Sound

Introduction

The PC-Engine can produce sound on 6 channels. A wave can be described by 32 samples with values from 0-31, the envelope must be set by the music player.

Every voice has it's individual volume and panning settings, and there is a global volume for the left and the right channel.

The HuC6280 PSG

Registers

All the PSG's registers are memory mapped, but the voice-depending registers must be selected with the voice-select register.

$0800 Voice Select
$0801 Main Volume
$0802 Frequency (low)
$0803 Frequency (high)
$0804 Channel on/dda/volume
$0805 Pan volume ('balance')
$0806 Wave buffer
$0807 Noise - (only available to voices 5 & 6)
$0808 LFO Frequency
$0809 LFO Control

Global Registers

The voice-dependent registers are selected with the first register. The main volume and the LFO registers are global, too. The volume is set independent for both stereo channel: The lower 4 bit control the volume on the left channel and the upper 4 bits control the volume on the right channel.

$0809 LFO Control

Voice dependent register

These registers control the sound generated by each voice. The played frequency is calculated by dividing the 3.7 MHz system clock by the value of the frequency register, and by dividing this value by the length of the wavebuffer (32).

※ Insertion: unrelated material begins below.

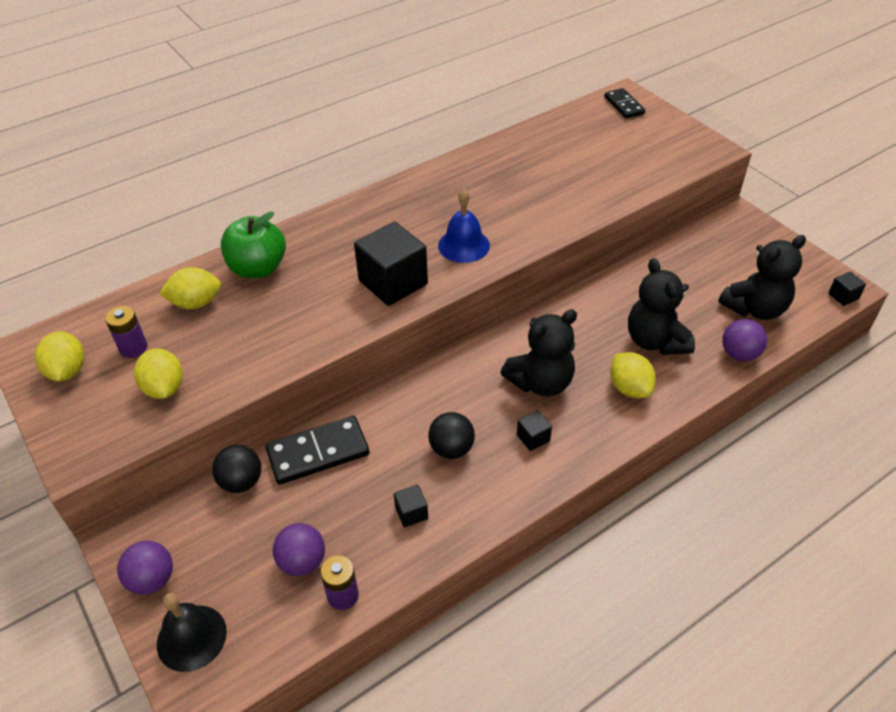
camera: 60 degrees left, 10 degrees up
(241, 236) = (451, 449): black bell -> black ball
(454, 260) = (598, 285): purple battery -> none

The panning register controls the stereo position of a voice. The lower 4 bits control the volume on the left channel and the upper 4 bits control the volume on the right channel.

The channel on/dda register controls the playback of a voice. The lower 4 bits control the voice volume. The PSG has no hardware envelope, the musicplayer has to generate one itself by modifying this register. The voice is enabled by bit 7 of this register. Bit 6 of this register resets the pointer into the wavebuffer, and while this bit is set, every value written into the wavebuffer is directly written into the D/A converter. The Wave is generated using a 32 byte circular wavebuffer. The range goes from 0 to 31.

An additional register is available for voice 5 & 6: The Noise register. Bit 7 of this register enables noise, bits 0-4 control the noise frequency.